- Born: Al-Ḥārith ibn Ḥilliza al-Yashkurī 6th century Arabia
- Occupations: Poet, Warrior
- Writing career
- Language: Arabic
- Period: Pre-Islamic era
- Genre: Poetry
- Notable work: Mu'allaqat

= Al-Harith ibn Hilliza al-Yashkuri =

Arabian poet

Al-Ḥārith ibn Ḥilliza al-Yashkurī (الحارث بن حلزة اليشكري) was a pre-Islamic Arabian poet of the tribe of Bakr, from the 6th century. He was the author of one of the seven famous pre-Islamic poems known as the Mu'allaqat. Little is known of the details of his life.

The story of the mu'allaqa which al-Harith composed is as follows. A dispute had arisen between the men of Taghlib and those of Bakr after a number of young Taghlib men had died in the desert.

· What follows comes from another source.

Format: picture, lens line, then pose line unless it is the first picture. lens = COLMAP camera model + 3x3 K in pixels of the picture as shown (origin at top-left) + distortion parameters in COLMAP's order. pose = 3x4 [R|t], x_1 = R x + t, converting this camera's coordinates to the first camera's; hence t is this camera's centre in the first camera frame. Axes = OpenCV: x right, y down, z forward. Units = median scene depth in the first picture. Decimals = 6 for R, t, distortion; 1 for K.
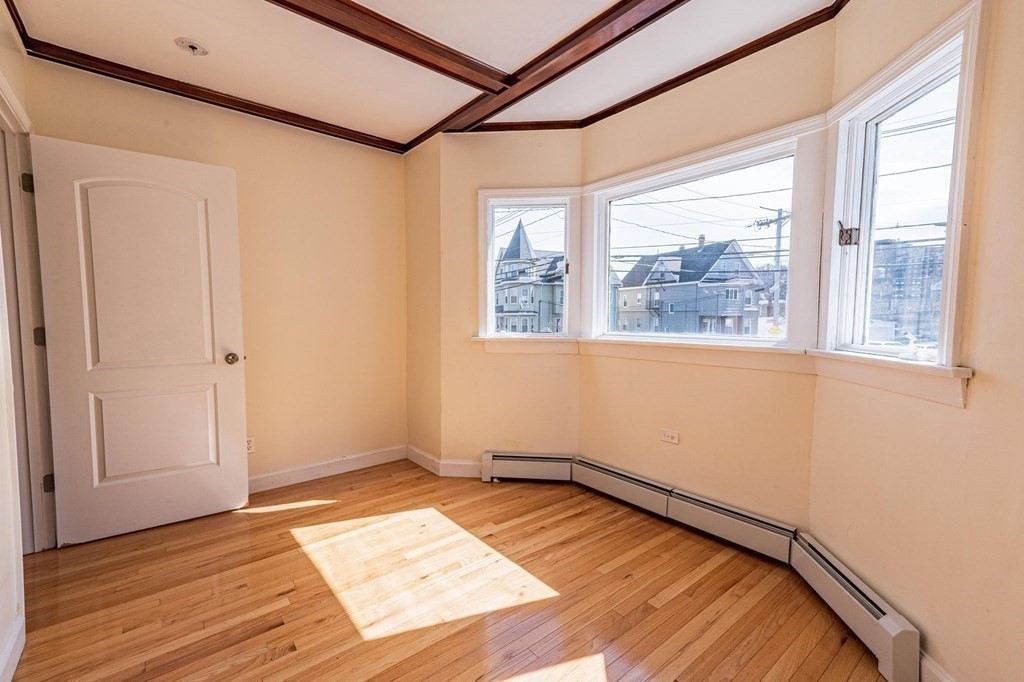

The men of Taghlib chose their prince, Amr ibn Kulthum, to plead their cause before Amr ibn Hind (d. 569), the king of al-Hirah in southern Iraq. Ibn Kulthum pleaded the Taghlib's cause by reciting the sixth of the mu'allaqāt. A quarrel then broke out between Ibn Kulthum and al-Nu'man, the Bakr spokesman, as a result of which the king dismissed them both and asked al-Harith to act as spokesman for the Bakr tribe instead of al-Nu'man. Whereupon, al-Harith recited the seventh mu'allaqa. It is said that al-Harith was an old man by this time, and afflicted with leprosy, so that he was required to recite his poem from behind a curtain. He is said to have been of noble birth and a warrior.

Although the mu'allaqa is mostly a plea, interspersed with flattery of King Amr, it begins conventionally in the usual style of a qasida with a brief section of regret for a lost love and a description of a flight by camel. The metre is khafīf.

Of al-Harith's other poems only a few fragments remain.